Ancien patron de l’Unizo, vous savez très bien ce qu’est le commerce. Quel regard portez-vous sur le secteur ? A-t-il fortement changé ? Quels nouveaux paramètres a-t-on vu apparaître ? 

Depuis la crise de 2008, le secteur a été confronté à de nombreux défis. La confiance des entrepreneurs s’était étiolée et l’accès au financement via les canaux classiques était devenu extrêmement difficile. Je constate que, notamment grâce aux mesures que nous avons prises, la confiance commence à revenir. C’est là un élément capital pour la préservation de notre bien-être. De nouvelles tendances sont apparues ces dernières années. Songez à l’importance prise par la notion de durabilité et à l’émergence de l’e-commerce. J’enfonce une porte ouverte mais il est clair que le plus grand changement concerne la digitalisation de l’économie. Rien ni personne n’y échappe.

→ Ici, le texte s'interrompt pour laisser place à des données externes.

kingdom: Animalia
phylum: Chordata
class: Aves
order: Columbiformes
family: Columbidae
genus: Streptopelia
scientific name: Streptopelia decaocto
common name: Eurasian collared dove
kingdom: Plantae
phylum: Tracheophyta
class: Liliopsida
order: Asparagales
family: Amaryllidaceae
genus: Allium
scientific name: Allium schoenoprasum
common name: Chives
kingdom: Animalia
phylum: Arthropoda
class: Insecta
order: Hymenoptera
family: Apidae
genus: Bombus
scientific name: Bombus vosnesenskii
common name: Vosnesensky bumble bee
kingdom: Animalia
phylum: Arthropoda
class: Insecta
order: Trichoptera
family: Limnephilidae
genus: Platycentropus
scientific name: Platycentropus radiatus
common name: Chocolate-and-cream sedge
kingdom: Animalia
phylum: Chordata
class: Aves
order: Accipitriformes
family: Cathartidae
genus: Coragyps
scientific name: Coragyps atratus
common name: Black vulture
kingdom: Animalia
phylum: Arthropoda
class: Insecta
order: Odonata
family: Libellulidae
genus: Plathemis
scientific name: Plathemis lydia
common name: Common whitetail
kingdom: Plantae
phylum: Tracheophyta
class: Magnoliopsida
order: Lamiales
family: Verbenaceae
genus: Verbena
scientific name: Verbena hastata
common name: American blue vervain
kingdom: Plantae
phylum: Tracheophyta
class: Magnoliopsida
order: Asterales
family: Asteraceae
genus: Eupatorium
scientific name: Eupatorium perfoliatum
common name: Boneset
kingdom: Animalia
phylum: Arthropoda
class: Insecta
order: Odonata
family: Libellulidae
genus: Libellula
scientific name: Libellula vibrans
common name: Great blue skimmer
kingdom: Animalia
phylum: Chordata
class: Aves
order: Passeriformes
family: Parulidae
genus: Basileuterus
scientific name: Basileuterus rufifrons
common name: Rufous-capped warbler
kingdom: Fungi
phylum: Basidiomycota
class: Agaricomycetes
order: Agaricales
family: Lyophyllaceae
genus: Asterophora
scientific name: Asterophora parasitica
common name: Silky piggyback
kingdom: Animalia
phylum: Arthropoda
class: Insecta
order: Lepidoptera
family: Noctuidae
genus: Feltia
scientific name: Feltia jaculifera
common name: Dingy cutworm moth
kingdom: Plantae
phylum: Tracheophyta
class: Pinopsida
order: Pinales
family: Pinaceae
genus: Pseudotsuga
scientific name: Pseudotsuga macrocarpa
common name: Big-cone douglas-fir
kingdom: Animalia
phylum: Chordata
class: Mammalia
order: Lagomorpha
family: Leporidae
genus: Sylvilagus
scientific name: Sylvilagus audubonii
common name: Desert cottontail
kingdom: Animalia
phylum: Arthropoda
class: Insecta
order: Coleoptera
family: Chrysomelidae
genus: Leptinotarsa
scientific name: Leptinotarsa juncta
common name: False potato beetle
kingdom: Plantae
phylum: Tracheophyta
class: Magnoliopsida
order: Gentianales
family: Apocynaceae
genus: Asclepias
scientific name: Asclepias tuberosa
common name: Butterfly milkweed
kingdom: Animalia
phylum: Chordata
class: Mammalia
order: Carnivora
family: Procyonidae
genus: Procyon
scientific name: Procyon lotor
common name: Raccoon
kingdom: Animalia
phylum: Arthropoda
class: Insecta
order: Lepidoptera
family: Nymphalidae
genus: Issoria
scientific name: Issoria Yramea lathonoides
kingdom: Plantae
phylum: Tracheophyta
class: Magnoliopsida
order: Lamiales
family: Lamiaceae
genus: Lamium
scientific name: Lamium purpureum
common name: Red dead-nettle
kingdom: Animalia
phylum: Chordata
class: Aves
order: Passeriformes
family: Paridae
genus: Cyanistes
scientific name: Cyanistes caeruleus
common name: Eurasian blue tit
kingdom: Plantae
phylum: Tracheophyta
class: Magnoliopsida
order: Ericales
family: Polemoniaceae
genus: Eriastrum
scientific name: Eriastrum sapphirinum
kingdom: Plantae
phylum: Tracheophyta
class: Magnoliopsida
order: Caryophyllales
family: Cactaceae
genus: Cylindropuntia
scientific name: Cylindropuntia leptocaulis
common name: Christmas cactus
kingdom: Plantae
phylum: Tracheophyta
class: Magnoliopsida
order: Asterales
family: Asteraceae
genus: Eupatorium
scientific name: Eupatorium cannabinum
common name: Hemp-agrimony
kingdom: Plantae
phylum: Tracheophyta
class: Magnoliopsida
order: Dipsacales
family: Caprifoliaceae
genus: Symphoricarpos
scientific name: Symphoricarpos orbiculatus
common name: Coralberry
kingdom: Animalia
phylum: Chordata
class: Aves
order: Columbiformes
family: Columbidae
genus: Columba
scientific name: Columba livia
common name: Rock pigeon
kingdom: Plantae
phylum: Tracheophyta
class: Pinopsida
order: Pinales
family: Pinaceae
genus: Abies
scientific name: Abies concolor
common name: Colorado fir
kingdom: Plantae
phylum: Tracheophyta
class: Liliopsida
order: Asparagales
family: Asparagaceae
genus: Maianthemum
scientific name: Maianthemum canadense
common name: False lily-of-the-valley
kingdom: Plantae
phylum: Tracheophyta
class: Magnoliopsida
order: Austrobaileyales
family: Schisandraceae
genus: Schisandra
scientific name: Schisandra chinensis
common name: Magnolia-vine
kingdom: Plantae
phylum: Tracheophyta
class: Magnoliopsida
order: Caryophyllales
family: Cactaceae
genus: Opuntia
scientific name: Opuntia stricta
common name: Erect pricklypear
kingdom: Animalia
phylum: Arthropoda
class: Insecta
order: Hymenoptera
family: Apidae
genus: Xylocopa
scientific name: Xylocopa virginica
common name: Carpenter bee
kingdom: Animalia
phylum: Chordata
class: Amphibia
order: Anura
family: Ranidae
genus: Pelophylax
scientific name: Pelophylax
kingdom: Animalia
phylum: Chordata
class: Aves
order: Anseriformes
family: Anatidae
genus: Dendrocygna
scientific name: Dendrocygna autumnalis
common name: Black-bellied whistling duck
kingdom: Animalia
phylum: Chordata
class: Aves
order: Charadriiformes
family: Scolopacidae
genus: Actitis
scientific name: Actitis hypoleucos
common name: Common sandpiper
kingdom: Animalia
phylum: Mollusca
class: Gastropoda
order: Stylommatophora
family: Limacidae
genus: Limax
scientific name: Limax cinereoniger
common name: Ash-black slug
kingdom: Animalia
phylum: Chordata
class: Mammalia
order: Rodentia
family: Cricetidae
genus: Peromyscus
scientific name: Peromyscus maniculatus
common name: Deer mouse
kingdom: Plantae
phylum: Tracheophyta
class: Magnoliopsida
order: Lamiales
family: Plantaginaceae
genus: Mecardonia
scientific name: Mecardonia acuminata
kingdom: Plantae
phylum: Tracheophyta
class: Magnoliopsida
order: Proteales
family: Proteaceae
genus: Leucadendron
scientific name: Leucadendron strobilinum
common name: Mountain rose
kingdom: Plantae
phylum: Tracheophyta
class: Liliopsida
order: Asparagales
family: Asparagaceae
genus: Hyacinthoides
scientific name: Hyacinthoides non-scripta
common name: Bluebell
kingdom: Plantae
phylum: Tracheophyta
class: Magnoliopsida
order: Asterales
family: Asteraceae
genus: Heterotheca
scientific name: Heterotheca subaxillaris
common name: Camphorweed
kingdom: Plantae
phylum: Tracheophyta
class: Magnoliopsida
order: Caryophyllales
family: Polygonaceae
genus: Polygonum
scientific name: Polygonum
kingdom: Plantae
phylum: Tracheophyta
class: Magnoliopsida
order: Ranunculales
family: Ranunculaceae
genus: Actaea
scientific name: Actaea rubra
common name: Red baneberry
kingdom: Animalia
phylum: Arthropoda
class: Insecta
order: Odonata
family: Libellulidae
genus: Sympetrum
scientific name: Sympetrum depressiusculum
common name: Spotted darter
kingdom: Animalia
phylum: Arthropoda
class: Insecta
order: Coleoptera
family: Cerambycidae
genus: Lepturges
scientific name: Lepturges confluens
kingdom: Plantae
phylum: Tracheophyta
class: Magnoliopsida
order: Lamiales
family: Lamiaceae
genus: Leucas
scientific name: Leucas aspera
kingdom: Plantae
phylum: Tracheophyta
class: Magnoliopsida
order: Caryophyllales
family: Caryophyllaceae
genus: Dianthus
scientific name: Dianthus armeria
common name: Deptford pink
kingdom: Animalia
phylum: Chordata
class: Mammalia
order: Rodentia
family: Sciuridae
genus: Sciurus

Tout cela complique l’existence des PME et des indépendants mais, en même temps, il y a là des atouts dont ils doivent profiter. Ces atouts peuvent être de nature très différente : excellence du service, accueil, savoir-faire, souplesse, minutie, etc. Les PME et les indépendants belges sont connus pour leur créativité : il leur reste bien des manières de convaincre le client de commercer avec eux ! 

Dernière question : quel livre de vacances conseilleriez-vous à nos lecteurs ? 

Personnellement, je leur conseillerais ‘Les démons de Leonard Cohen’, une biographie écrite par Francis Mus. Mais je suis un grand fan de Leonard Cohen…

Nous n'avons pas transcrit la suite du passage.